Commitments for United States Power Fund III came from 43 investors in the US, Canada, Europe and Australia. Its mix of institutional, limited partners include ABP Investments, Contra Costa County Employees Retirement Association, Howard Hughes Medical Institute, John Hancock Life Insurance Company, Mayo Clinic, New York Life Investment Management and the University of Toronto Endowment Fund and Pension Plan.

Energy Investors used a Sydney-based placement agent, Principle Advisory Services, only with regard to its Australia LPs, said John Buehler, Energy Investors Funds managing partner.

The 20-year old private equity firm raised the fund’s capital with relative ease – it took the fund to market in January – in part because “there are more people proving the marketplace”, Buehler said.
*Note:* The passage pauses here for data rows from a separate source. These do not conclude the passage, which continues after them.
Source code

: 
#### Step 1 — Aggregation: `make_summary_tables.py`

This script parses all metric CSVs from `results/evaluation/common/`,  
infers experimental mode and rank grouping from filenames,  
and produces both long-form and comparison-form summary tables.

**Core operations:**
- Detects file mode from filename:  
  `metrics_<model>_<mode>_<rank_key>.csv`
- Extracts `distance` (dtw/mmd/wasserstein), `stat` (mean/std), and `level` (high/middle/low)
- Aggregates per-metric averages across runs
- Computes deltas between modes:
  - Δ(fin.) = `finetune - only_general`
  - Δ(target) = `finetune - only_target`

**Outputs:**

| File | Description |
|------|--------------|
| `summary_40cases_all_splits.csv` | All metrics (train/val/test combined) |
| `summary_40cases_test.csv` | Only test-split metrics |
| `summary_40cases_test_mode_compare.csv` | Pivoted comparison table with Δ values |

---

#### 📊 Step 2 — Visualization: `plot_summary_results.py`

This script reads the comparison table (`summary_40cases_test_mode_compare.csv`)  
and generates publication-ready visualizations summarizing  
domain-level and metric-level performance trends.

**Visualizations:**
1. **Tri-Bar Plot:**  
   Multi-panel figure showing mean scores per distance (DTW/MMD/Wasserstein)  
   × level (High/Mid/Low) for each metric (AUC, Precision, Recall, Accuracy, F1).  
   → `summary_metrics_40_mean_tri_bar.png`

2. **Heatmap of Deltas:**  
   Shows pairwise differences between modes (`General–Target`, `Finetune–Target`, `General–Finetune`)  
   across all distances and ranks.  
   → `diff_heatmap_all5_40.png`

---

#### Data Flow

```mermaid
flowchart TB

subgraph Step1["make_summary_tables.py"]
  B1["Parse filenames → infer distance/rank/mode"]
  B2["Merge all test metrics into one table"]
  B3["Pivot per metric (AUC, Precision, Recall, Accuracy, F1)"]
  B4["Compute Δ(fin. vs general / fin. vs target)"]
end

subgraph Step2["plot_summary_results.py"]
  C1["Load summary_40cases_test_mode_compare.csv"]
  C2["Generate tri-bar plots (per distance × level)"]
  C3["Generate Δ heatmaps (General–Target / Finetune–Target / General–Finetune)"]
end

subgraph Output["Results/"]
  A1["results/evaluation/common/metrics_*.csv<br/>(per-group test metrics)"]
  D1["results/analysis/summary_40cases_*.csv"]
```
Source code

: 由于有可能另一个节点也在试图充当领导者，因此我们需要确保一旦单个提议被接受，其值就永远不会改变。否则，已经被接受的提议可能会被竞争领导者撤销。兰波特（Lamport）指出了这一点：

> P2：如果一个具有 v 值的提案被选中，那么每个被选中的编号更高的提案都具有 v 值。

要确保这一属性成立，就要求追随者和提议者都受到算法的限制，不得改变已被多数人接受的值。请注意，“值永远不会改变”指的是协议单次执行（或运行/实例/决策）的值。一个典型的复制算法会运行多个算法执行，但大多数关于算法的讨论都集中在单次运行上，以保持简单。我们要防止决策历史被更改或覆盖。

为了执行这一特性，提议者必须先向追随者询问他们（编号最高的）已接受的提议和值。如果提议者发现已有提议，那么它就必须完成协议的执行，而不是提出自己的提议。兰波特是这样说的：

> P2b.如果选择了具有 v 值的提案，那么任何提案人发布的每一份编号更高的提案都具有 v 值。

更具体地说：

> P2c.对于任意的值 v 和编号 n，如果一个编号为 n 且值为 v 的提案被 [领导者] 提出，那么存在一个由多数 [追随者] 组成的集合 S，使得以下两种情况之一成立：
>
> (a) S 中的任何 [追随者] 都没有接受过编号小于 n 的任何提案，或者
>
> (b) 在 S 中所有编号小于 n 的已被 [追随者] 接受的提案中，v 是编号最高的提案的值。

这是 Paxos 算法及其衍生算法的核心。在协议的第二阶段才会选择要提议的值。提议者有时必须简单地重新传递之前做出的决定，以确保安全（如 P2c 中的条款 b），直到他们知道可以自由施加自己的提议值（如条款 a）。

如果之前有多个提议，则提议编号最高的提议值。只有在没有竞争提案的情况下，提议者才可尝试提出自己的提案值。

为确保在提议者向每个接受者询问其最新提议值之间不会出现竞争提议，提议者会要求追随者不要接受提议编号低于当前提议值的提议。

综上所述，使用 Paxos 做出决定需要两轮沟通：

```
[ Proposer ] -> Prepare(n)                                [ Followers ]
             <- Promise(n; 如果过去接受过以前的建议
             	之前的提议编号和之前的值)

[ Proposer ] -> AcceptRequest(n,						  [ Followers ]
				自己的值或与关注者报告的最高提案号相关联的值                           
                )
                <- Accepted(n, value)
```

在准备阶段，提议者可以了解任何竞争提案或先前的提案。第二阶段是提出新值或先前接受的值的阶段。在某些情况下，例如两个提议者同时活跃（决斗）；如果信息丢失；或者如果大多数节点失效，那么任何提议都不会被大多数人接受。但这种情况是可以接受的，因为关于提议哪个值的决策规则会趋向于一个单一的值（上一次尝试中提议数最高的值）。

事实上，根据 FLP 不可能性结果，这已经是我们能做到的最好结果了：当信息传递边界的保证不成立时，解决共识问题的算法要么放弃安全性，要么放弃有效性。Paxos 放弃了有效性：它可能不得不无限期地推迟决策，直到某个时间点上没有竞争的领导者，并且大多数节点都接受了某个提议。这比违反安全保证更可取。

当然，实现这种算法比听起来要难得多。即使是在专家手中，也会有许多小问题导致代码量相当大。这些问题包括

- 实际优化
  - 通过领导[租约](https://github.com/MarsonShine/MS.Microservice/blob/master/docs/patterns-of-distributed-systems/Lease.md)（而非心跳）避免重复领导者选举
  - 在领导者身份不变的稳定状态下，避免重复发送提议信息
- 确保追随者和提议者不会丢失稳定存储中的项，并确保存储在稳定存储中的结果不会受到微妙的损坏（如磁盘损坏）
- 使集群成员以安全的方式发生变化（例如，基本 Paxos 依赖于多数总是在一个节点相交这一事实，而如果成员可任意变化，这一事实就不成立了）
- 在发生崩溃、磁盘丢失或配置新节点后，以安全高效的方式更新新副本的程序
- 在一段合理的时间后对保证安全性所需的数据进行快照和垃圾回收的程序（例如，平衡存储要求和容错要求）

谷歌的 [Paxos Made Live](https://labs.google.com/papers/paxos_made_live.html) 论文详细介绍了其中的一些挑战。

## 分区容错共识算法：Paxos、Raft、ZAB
“There’s more market acceptance of [the energy sector] as a private equity vehicle” as a greater number of firms launch power-focused funds, he said. As a result, investors’ allocations toward the sector have increased.

“The size and capital-intensity of the market place has ratcheted up a bit,” Buehler said. Though the firm’s latest fund is significantly larger than its last, which closed in 2005 on $750 million, Buehler says it will still focus on its mid-market niche.

“The size of our fund, while large, is half the size of four or five of the most recent power-dedicated private equity funds that have closed,” he said.

US Power Fund III will continue the firm’s strategy of acquiring US power and energy generation and transmission assets with long-term off-take contracts. 

“Our investment philosophy is as relevant today as any time in our history due to the rising energy costs and increased demand for electricity, which calls for the construction of efficient, low-emission power assets,” Herb Magid, Energy Investors Funds managing partner, said in a statement. “We will continue to invest across the spectrum of power assets, including assets that are in the development stage as well as facilities that are under construction or already in operation to create a portfolio of geographically and technologically diversified assets.”
Roughly half of the fund’s capital will be allocated toward projects in development and construction stage, with the balance going to operating projects, Buehler said.
The fund has already made an investment in the Green Line development project.
Bingham McCutchen served as legal advisor.
Energy Investors Funds currently manages six private equity funds from its offices in Boston, New York, and San Francisco. These funds have made more than 90 diversified investments with a combined underlying asset value exceeding $5 billion.